The University of Southampton

Southampton professor awarded prestigious fellowship to help build a healthy nation

Published: 14 November 2019
Professor m.c. schraefel (seated centre) leads the Imbodied Interaction Summer School in Southampton.

Professor m.c. schraefel will explore models that inspire a broad and sustained uptake of digital health technologies through a prestigious Established Career Fellowship at the University of Southampton.

The five-year fellowship, awarded by the Engineering and Physical Sciences Research Council (EPSRC), is one of just over 50 of its kind to recognise significant career achievements across the UK academic community. The project was the top ranked proposal from all nationwide entries this autumn in the ESPRC ICT interview panel.

The award also confirms Professor schraefel, a prominent researcher in Computer Science and Human Performance, as an international field leader. She will develop and test approaches for Inbodied Interaction Design that address an EPSRC Grand Challenge to transform community health and care. The £1.58m fellowship will build upon initiatives such as the wellthLab and continue her mission to #makeBetterNormal.

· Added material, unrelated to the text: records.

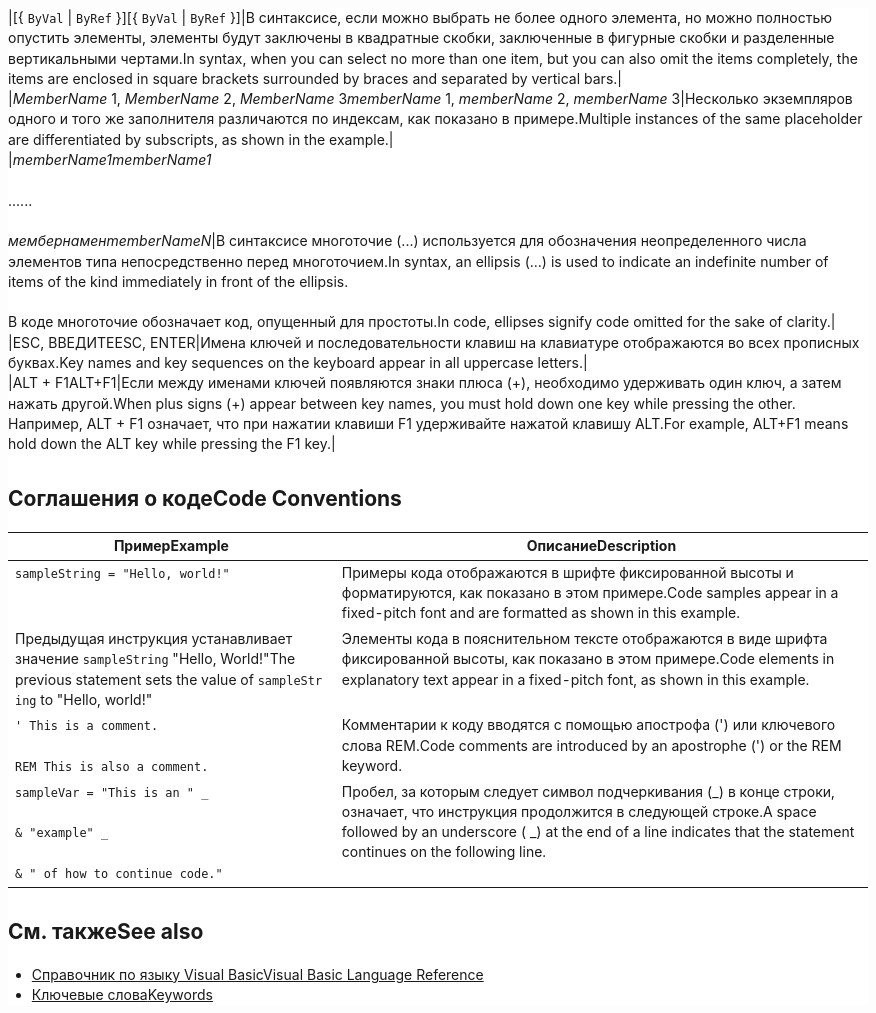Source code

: |<span data-ttu-id="05b7a-124">[{ `ByVal` &#124; `ByRef` }]</span><span class="sxs-lookup"><span data-stu-id="05b7a-124">[{ `ByVal` &#124; `ByRef` }]</span></span>|<span data-ttu-id="05b7a-125">В синтаксисе, если можно выбрать не более одного элемента, но можно полностью опустить элементы, элементы будут заключены в квадратные скобки, заключенные в фигурные скобки и разделенные вертикальными чертами.</span><span class="sxs-lookup"><span data-stu-id="05b7a-125">In syntax, when you can select no more than one item, but you can also omit the items completely, the items are enclosed in square brackets surrounded by braces and separated by vertical bars.</span></span>|  
|<span data-ttu-id="05b7a-126">*MemberName* 1, *MemberName* 2, *MemberName* 3</span><span class="sxs-lookup"><span data-stu-id="05b7a-126">*memberName* 1, *memberName* 2, *memberName* 3</span></span>|<span data-ttu-id="05b7a-127">Несколько экземпляров одного и того же заполнителя различаются по индексам, как показано в примере.</span><span class="sxs-lookup"><span data-stu-id="05b7a-127">Multiple instances of the same placeholder are differentiated by subscripts, as shown in the example.</span></span>|  
|<span data-ttu-id="05b7a-128">*memberName1*</span><span class="sxs-lookup"><span data-stu-id="05b7a-128">*memberName1*</span></span><br /><br /> <span data-ttu-id="05b7a-129">...</span><span class="sxs-lookup"><span data-stu-id="05b7a-129">...</span></span><br /><br /> <span data-ttu-id="05b7a-130">*мембернамен*</span><span class="sxs-lookup"><span data-stu-id="05b7a-130">*memberNameN*</span></span>|<span data-ttu-id="05b7a-131">В синтаксисе многоточие (...) используется для обозначения неопределенного числа элементов типа непосредственно перед многоточием.</span><span class="sxs-lookup"><span data-stu-id="05b7a-131">In syntax, an ellipsis (...) is used to indicate an indefinite number of items of the kind immediately in front of the ellipsis.</span></span><br /><br /> <span data-ttu-id="05b7a-132">В коде многоточие обозначает код, опущенный для простоты.</span><span class="sxs-lookup"><span data-stu-id="05b7a-132">In code, ellipses signify code omitted for the sake of clarity.</span></span>|  
|<span data-ttu-id="05b7a-133">ESC, ВВЕДИТЕ</span><span class="sxs-lookup"><span data-stu-id="05b7a-133">ESC, ENTER</span></span>|<span data-ttu-id="05b7a-134">Имена ключей и последовательности клавиш на клавиатуре отображаются во всех прописных буквах.</span><span class="sxs-lookup"><span data-stu-id="05b7a-134">Key names and key sequences on the keyboard appear in all uppercase letters.</span></span>|  
|<span data-ttu-id="05b7a-135">ALT + F1</span><span class="sxs-lookup"><span data-stu-id="05b7a-135">ALT+F1</span></span>|<span data-ttu-id="05b7a-136">Если между именами ключей появляются знаки плюса (+), необходимо удерживать один ключ, а затем нажать другой.</span><span class="sxs-lookup"><span data-stu-id="05b7a-136">When plus signs (+) appear between key names, you must hold down one key while pressing the other.</span></span> <span data-ttu-id="05b7a-137">Например, ALT + F1 означает, что при нажатии клавиши F1 удерживайте нажатой клавишу ALT.</span><span class="sxs-lookup"><span data-stu-id="05b7a-137">For example, ALT+F1 means hold down the ALT key while pressing the F1 key.</span></span>|  
  
## <a name="code-conventions"></a><span data-ttu-id="05b7a-138">Соглашения о коде</span><span class="sxs-lookup"><span data-stu-id="05b7a-138">Code Conventions</span></span>  
  
|<span data-ttu-id="05b7a-139">Пример</span><span class="sxs-lookup"><span data-stu-id="05b7a-139">Example</span></span>|<span data-ttu-id="05b7a-140">Описание</span><span class="sxs-lookup"><span data-stu-id="05b7a-140">Description</span></span>|  
|-------------|-----------------|  
|`sampleString = "Hello, world!"`|<span data-ttu-id="05b7a-141">Примеры кода отображаются в шрифте фиксированной высоты и форматируются, как показано в этом примере.</span><span class="sxs-lookup"><span data-stu-id="05b7a-141">Code samples appear in a fixed-pitch font and are formatted as shown in this example.</span></span>|  
|<span data-ttu-id="05b7a-142">Предыдущая инструкция устанавливает значение `sampleString` "Hello, World!"</span><span class="sxs-lookup"><span data-stu-id="05b7a-142">The previous statement sets the value of `sampleString` to "Hello, world!"</span></span>|<span data-ttu-id="05b7a-143">Элементы кода в пояснительном тексте отображаются в виде шрифта фиксированной высоты, как показано в этом примере.</span><span class="sxs-lookup"><span data-stu-id="05b7a-143">Code elements in explanatory text appear in a fixed-pitch font, as shown in this example.</span></span>|  
|`' This is a comment.`<br /><br /> `REM This is also a comment.`|<span data-ttu-id="05b7a-144">Комментарии к коду вводятся с помощью апострофа (') или ключевого слова REM.</span><span class="sxs-lookup"><span data-stu-id="05b7a-144">Code comments are introduced by an apostrophe (') or the REM keyword.</span></span>|  
|`sampleVar = "This is an " _`<br /><br /> `& "example" _`<br /><br /> `& " of how to continue code."`|<span data-ttu-id="05b7a-145">Пробел, за которым следует символ подчеркивания (_) в конце строки, означает, что инструкция продолжится в следующей строке.</span><span class="sxs-lookup"><span data-stu-id="05b7a-145">A space followed by an underscore ( _) at the end of a line indicates that the statement continues on the following line.</span></span>|  
  
## <a name="see-also"></a><span data-ttu-id="05b7a-146">См. также</span><span class="sxs-lookup"><span data-stu-id="05b7a-146">See also</span></span>

- [<span data-ttu-id="05b7a-147">Справочник по языку Visual Basic</span><span class="sxs-lookup"><span data-stu-id="05b7a-147">Visual Basic Language Reference</span></span>](index.md)
- [<span data-ttu-id="05b7a-148">Ключевые слова</span><span class="sxs-lookup"><span data-stu-id="05b7a-148">Keywords</span></span>](keywords/index.md)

“The new social normal in the UK is to be unhealthy,” m.c. explains. “The latest figures show that 69% of UK adults are overweight to obese, 80% of workers report being stressed and 79% of adults are underslept.

“There's tremendous desire to create digital interventions to fix these issues; to help us become healthier. While some of these technologies are fantastic accomplishments of what counting can do, they are still really brittle. These devices are very much focussed on individuals, which can mean these practices become socially isolating and require a lot of willpower when we just don’t have the resources.

“Health is complex - apps, typically, are not. The quest of this fellowship is to explore how we design interactive technology that supports the building of health resilience.”

The new project will deliver innovation based on Inbodied Interaction, a methodology m.c. has developed that considers the optimal internal working of the body when designing support for human performance.

A research team will develop frameworks and models of the new tools for uptake by groups and businesses, while also engaging with policymakers to encourage health resilience interactive technologies to be deployed across the UK.

“The research over the past decade is clear: the healthier and fitter we are, the happier, the less stressed, the smarter we are,” m.c. says. “I come from a Sports Science context of neurology and kinesiology, where the body is the site of aspiration and enabling performance. Bear Grylls can teach us how to survive, but most of us do that every day. In this work, i want to help people thrive - become thrivalists of our daily lives.”

The Established Career Fellowship follows m.c.’s ground-breaking work in a Royal Academy of Engineering Senior Research Fellowship and Research Chair, as well as the EPSRC-funded ReFresh project and GetAMoveOn network.

Local, national and international project partners connected to the programme include the Association of Colleges, Facebook UK, FoodCloud, IBM, Imperial College London, Ogilvy Group UK, Portsmouth College, Public Health England, Royal College of Art, Southampton Voluntary Services and the University of Bath.

“It’s fantastic to receive this award that recognises the importance of this research agenda in advancing the UK’s aspirations for a healthy, connected, resilient and productive nation,” m.c. says. “I’m honoured that this proposal was ranked first and would like to thank the invaluable support from the University’s Research and Innovation Services that means we can continue to #makeBetterNormal.”